EXERCISE DETAILS: Copy the first line of the material below and every later line through the line containing "1. **Bert 모델 활용** <br>", without any other output.

RECORD EXCERPTS:
· · ·

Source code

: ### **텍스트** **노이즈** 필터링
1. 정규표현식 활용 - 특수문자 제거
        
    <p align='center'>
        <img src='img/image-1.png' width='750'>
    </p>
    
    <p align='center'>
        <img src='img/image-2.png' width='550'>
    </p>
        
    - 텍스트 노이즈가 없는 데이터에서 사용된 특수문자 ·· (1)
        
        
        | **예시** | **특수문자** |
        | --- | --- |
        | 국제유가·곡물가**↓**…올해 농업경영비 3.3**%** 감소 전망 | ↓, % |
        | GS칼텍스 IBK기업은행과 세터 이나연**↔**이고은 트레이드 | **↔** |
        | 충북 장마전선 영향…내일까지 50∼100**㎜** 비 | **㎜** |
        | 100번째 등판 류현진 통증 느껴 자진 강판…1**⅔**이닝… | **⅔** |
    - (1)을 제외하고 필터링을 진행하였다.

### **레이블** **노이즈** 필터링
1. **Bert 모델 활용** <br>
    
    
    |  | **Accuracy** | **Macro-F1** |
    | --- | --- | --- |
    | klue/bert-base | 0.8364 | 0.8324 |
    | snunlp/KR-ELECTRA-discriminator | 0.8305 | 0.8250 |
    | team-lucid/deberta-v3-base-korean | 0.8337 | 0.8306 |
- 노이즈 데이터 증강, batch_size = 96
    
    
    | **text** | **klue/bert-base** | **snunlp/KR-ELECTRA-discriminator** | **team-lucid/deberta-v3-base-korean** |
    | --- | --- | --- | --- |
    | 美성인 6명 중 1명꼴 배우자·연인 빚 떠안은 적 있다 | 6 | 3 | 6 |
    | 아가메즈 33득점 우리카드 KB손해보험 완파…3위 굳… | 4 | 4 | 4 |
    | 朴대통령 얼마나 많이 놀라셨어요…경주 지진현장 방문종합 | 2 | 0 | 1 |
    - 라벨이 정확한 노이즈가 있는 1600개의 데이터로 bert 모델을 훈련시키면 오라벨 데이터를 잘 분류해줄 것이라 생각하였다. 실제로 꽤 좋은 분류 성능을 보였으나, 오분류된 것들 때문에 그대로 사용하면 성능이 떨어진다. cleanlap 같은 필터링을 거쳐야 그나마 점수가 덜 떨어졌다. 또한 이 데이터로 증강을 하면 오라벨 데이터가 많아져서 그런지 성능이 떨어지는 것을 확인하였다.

· · ·

YOUR SOLUTION:
Source code

: ### **텍스트** **노이즈** 필터링
1. 정규표현식 활용 - 특수문자 제거
        
    <p align='center'>
        <img src='img/image-1.png' width='750'>
    </p>
    
    <p align='center'>
        <img src='img/image-2.png' width='550'>
    </p>
        
    - 텍스트 노이즈가 없는 데이터에서 사용된 특수문자 ·· (1)
        
        
        | **예시** | **특수문자** |
        | --- | --- |
        | 국제유가·곡물가**↓**…올해 농업경영비 3.3**%** 감소 전망 | ↓, % |
        | GS칼텍스 IBK기업은행과 세터 이나연**↔**이고은 트레이드 | **↔** |
        | 충북 장마전선 영향…내일까지 50∼100**㎜** 비 | **㎜** |
        | 100번째 등판 류현진 통증 느껴 자진 강판…1**⅔**이닝… | **⅔** |
    - (1)을 제외하고 필터링을 진행하였다.

### **레이블** **노이즈** 필터링
1. **Bert 모델 활용** <br>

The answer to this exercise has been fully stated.